[Extrait fourni]
31 OCTOBRE - La Vigile de la Toussaint

“ Le Seigneur a magnifiquement glorifié ses saints et il les exauce quand ils crient vers lui”
La Vigile d’une fête est moins, actuellement, une nuit de veille qu’un jour de pénitence et de purification ; une purification de la demeure de l’âme pour la grande fête. Les vigiles sont des jours tout indiqués pour la confession. Précisément la vigile d’aujourd’hui a un caractère plus strict aux yeux du peuple à cause du jeûne. Si nous voulions attribuer à la vigile d’aujourd’hui une formule liturgique, nous choisirions probablement la première partie du Confiteor : En présence du chœur de tous les saints, je confesse mes péchés : mea culpa, mea maxima culpa !
[/Extrait fourni]
- Série d'exercices -
a: Résumez en deux phrases le texte sur la vigile de la Toussaint.
b: Poursuivez le texte sur la vigile de la Toussaint à partir de sa dernière phrase.
Les fiches qui suivent viennent d'une autre source que ce texte.
[Données fournies]
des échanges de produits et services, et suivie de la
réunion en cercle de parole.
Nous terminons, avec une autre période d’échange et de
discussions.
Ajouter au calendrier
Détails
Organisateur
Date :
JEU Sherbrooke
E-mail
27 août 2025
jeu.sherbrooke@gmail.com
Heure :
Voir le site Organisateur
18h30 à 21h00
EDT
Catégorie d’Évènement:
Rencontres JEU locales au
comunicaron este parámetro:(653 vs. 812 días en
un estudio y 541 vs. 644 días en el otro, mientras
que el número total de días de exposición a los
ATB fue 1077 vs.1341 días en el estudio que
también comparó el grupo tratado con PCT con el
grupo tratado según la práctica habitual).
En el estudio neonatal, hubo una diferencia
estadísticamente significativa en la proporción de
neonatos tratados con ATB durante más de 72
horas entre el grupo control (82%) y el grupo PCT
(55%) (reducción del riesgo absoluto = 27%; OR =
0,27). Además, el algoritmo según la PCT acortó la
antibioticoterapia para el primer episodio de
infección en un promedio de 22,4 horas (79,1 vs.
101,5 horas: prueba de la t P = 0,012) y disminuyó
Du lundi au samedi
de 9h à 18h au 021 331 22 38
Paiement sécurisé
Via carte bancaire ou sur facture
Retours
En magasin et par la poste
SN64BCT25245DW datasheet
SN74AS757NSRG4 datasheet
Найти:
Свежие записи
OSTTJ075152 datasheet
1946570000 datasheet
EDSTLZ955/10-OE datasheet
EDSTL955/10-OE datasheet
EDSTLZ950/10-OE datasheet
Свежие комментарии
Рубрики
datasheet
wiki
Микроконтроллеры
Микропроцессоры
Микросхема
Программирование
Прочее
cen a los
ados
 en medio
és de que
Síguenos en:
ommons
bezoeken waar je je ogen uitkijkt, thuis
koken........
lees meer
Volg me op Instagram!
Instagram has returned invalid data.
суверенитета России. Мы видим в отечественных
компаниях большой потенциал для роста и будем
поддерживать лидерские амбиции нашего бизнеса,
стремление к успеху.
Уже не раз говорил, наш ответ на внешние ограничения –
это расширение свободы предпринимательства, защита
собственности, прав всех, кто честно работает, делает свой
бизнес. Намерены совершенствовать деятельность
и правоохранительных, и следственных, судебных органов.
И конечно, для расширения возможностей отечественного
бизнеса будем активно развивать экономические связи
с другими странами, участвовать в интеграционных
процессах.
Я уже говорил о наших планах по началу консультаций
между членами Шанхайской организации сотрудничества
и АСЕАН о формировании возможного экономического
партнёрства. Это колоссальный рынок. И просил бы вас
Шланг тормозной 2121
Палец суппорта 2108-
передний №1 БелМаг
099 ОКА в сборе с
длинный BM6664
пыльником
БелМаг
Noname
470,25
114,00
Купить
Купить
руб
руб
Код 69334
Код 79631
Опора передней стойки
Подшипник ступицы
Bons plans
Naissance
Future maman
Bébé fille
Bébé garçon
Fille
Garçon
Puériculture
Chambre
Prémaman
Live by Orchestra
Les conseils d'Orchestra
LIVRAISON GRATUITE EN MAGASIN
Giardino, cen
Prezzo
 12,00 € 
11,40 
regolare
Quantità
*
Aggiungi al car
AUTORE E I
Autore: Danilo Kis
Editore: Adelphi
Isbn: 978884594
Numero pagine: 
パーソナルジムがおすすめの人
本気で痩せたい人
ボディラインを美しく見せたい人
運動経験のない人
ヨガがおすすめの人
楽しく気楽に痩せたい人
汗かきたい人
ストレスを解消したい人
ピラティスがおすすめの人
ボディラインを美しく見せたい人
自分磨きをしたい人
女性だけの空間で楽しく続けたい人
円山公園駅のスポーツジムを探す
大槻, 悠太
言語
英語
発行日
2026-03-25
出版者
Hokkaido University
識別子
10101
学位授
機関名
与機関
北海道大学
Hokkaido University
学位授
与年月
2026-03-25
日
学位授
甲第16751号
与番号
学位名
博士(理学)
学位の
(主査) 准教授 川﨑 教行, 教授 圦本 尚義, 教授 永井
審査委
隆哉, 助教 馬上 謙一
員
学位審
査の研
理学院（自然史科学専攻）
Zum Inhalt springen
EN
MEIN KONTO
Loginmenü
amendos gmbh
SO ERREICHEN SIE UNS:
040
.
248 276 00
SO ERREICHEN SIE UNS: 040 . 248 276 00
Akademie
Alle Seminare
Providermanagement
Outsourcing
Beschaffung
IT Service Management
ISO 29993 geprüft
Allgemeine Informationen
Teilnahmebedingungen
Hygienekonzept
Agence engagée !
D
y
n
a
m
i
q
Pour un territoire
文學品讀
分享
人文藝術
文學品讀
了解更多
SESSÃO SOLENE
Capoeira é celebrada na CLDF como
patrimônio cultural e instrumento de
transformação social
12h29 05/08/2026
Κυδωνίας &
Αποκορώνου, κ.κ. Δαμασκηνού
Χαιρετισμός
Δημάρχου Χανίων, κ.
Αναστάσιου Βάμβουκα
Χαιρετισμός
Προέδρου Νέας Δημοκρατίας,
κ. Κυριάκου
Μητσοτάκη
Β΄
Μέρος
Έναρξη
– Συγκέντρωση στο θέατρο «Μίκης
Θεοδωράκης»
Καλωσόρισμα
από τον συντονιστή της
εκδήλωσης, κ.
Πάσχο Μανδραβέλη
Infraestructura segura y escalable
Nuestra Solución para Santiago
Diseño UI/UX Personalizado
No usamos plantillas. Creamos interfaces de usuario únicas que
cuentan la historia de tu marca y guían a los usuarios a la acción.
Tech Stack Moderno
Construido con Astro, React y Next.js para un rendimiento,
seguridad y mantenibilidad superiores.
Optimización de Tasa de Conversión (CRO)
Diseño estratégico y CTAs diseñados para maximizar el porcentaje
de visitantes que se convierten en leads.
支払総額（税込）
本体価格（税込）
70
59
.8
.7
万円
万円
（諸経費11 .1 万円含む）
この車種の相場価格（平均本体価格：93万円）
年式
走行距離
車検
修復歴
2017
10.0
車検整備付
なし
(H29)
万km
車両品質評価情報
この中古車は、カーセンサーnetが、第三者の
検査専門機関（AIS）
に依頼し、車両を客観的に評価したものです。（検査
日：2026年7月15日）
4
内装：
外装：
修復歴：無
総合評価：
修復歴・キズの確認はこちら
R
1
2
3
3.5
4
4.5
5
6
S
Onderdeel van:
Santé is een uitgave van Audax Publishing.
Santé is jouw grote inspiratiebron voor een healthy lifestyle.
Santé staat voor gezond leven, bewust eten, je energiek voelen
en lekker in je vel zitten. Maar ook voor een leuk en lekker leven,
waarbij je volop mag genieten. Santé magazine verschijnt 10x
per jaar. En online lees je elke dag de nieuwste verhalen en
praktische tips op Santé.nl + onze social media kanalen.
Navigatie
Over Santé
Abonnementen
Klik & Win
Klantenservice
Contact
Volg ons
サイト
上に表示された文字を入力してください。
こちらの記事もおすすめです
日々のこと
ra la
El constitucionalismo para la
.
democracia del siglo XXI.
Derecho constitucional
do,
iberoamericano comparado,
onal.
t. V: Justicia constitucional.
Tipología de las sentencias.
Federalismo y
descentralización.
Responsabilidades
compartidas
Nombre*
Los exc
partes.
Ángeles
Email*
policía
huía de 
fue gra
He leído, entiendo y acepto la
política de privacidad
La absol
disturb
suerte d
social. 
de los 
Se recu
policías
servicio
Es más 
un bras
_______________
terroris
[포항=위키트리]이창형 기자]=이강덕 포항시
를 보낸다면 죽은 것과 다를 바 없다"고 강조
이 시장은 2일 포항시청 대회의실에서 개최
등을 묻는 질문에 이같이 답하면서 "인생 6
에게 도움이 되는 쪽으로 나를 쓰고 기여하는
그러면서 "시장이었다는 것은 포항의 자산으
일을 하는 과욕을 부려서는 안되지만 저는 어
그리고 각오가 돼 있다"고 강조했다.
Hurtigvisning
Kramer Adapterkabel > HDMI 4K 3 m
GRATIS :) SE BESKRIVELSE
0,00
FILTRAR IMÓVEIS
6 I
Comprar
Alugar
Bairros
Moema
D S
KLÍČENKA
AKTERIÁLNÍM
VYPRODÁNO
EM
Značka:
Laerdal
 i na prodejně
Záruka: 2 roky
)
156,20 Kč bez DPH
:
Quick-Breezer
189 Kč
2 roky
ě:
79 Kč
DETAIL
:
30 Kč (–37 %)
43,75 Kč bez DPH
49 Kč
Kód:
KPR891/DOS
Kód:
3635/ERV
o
[/Données fournies]
- Vos réponses écrites -
a: La vigile d'une fête est aujourd'hui moins une nuit de veille qu'un jour de pénitence et de purification de l'âme, tout indiqué pour la confession. Celle de la Toussaint paraît plus stricte au peuple à cause du jeûne, et la première partie du Confiteor lui conviendrait comme formule liturgique.

b:
1. La Messe (Judicant sancti). — La messe se distingue de, celle de la fête par les textes, mais non par les pensées. Les chants glorifient la joie et le triomphe des saints dans le ciel comme la récompense de leurs souffrances sur la terre (les textes font penser surtout aux martyrs). C’est une image sublime que saint Jean esquisse dans son Apocalypse : nous entendons chanter dans le ciel l’éternelle liturgie devant le trône de l’Agneau : “ Vous avez, par votre sang, racheté pour Dieu des hommes de toute tribu, de toute langue, de tout peuple et de toute nation, et vous les avez faits rois et prêtres pour notre Dieu. ” A l’Evangile, le Seigneur proclame les quatre béatitudes (dans saint Luc) par lesquelles Il nous trace la voie de la sainteté. L’Evangile est aussi une belle image de la messe : “ Jésus descend ”, au Saint-Sacrifice, “ de la montagne ” ; la troupe de ses disciples vient à sa rencontre et il les guérit tous. C’est à nous que cela s’applique.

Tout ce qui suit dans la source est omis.